Re: [GENERAL] [PERFORM] Partioning tsearch2 a table into chunks and accessing via views

2007-08-25 Thread Brandon Shalton


As stated in the previous email if I use partitioning then queries  will 
be executed sequentially - i.e., instead of log(n) it would be  (# 
partitions) * log(n).  Right?




depends.. since indexes would be hit for each child table, the time for 
query is dependent on the amount of data that is indexed in each table.


the querying of the parent is still pretty quick given dual processor and a 
fast array filestorage device.


given your situation, i would give the parent/child approach a child.  I 
haven't checked in postgres if it is has it has Joshua had replied, but I do 
know bizgres does as i have been running this configuration for the last 3 
years and it solved my problem of importing 30-60M records in a day and 
still being able to query the database for data.


-brandon

http://www.t3report.com - marketing intelligence for online marketing and 
affiliate programs



---(end of broadcast)---
TIP 7: You can help support the PostgreSQL project by donating at

   http://www.postgresql.org/about/donate


Re: [GENERAL] [PERFORM] Partioning tsearch2 a table into chunks and accessing via views

2007-08-25 Thread Joshua D. Drake
-BEGIN PGP SIGNED MESSAGE-
Hash: SHA1

Benjamin Arai wrote:
> As stated in the previous email if I use partitioning then queries will
> be executed sequentially - i.e., instead of log(n) it would be (#
> partitions) * log(n).  Right?

The planner will consider every relevant partition during the execution.
Which may be a performance hit, it may not be. It depends on many
factors. In general however, partitioning when done correctly is a
performance benefit and a maintenance benefit.

Sincerely,

Joshua D. Drake


> 
> Benjamin
> 
> On Aug 25, 2007, at 9:18 AM, Joshua D. Drake wrote:
> 
>> -BEGIN PGP SIGNED MESSAGE-
>> Hash: SHA1
> 
>> Benjamin Arai wrote:
>>> This kind of disappointing, I was hoping there was more that could be
>>> done.
>>>
>>> There has to be another way to do incremental indexing without loosing
>>> that much performance.
> 
>> What makes you think you are loosing performance by using partitioning?
> 
>> Joshua D. Drake
> 
>>>
>>> Benjamin
>>>
>>> On Aug 24, 2007, at 6:29 PM, Joshua D. Drake wrote:
>>>
 -BEGIN PGP SIGNED MESSAGE-
 Hash: SHA1
>>>
 Brandon Shalton wrote:
> Benjamin,
>
>
>>
>> In order to avoid the re-indexing I was thinking of instead creating
>> a new
>> table each month (building its indexes and etc) and accessing them
>> all
>> through a view. This way I only have to index the new data each
>> month.

◇ ◇ ◇ ◇ ◇ ◇ ◇

What the task asks> Please continue the mailing-list thread about partitioning a tsearch2 table, picking up right after its last line.

Material shown>
◇ ◇ ◇ ◇ ◇ ◇ ◇

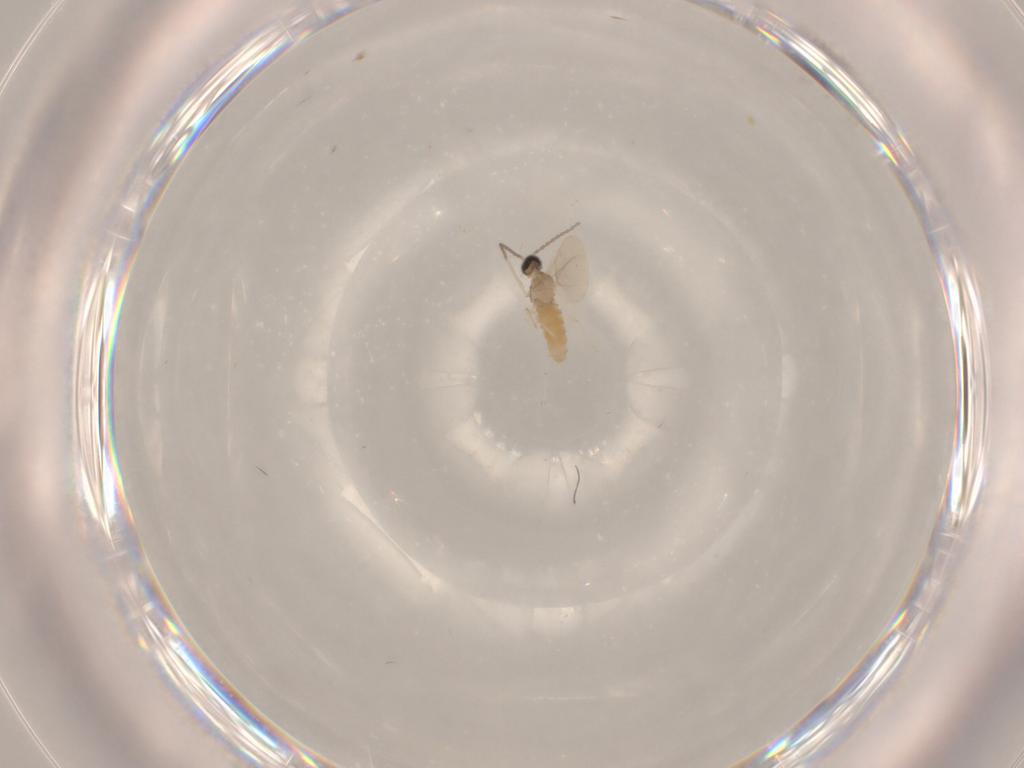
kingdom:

◇ ◇ ◇ ◇ ◇ ◇ ◇

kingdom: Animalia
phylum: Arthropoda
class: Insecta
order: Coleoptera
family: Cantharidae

◇ ◇ ◇ ◇ ◇ ◇ ◇

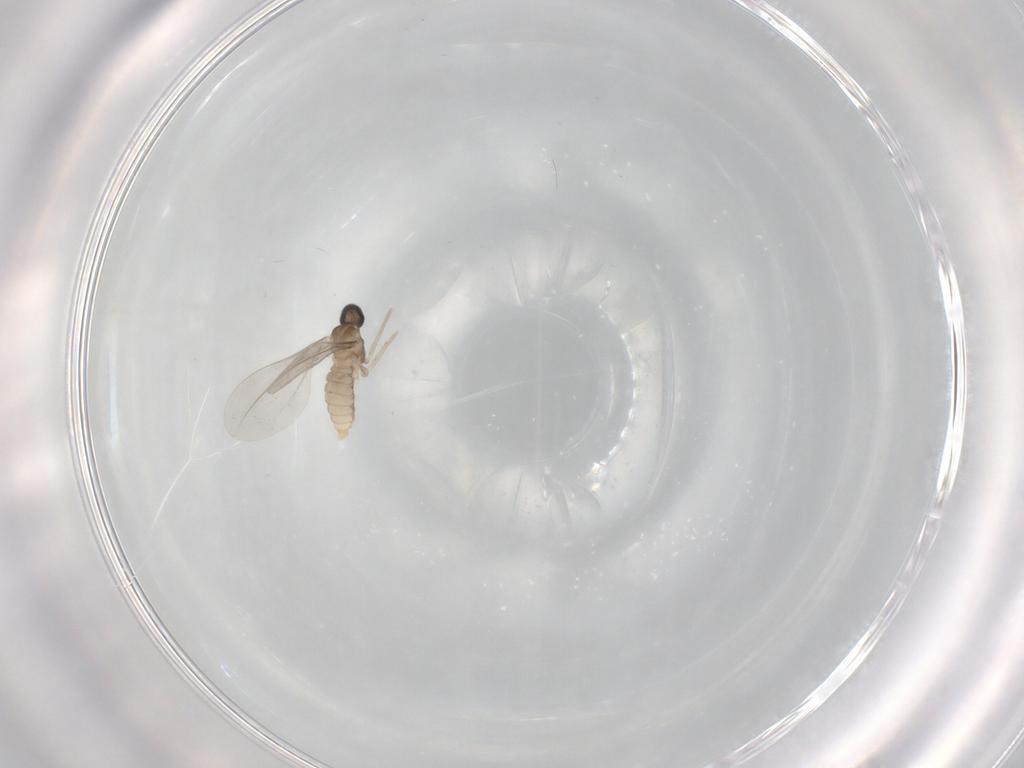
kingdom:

◇ ◇ ◇ ◇ ◇ ◇ ◇

The result>
>>
>
> Take a look at bizgres.org (based on postgres).
>
> They have a parent-child structure.
>
> The way i use it, is I have about 30M records a day that are inserted
> into the database.
>
> Each day is a "child" table to the "parent".
>
> so example:
>
> the parent table is called  "logfile"
>
> each day, is a child, with the structure like  "logfile_YYMMDD"
>
> the "child" inherits the table structure of the parent, such that you
> could query the child table name directly, or you run the query
> against
> the parent (ie. logfile table) and get all the data.
>
> the indexes are done on a per table basis, so new data that comes
> in, is
> a lesser amount, and doesn't require re-indexing.
>>>
>>>
 PostgreSQL can do all of this too.
>>>
 Sincerely,
>>>
 Joshua D. Drake
>>>
>
>
> example:
>
> select * from logfile_070825 where datafield = 'foo'
>
> if i knew i wanted to specifically go into that child, or:
>
> select * from logfile where datafield = 'foo'
>
> and all child tables are searched and results merged.  You can perform
> any kind of sql query and field structures are you normally do.
>
> the downside is that the queries are run sequentially.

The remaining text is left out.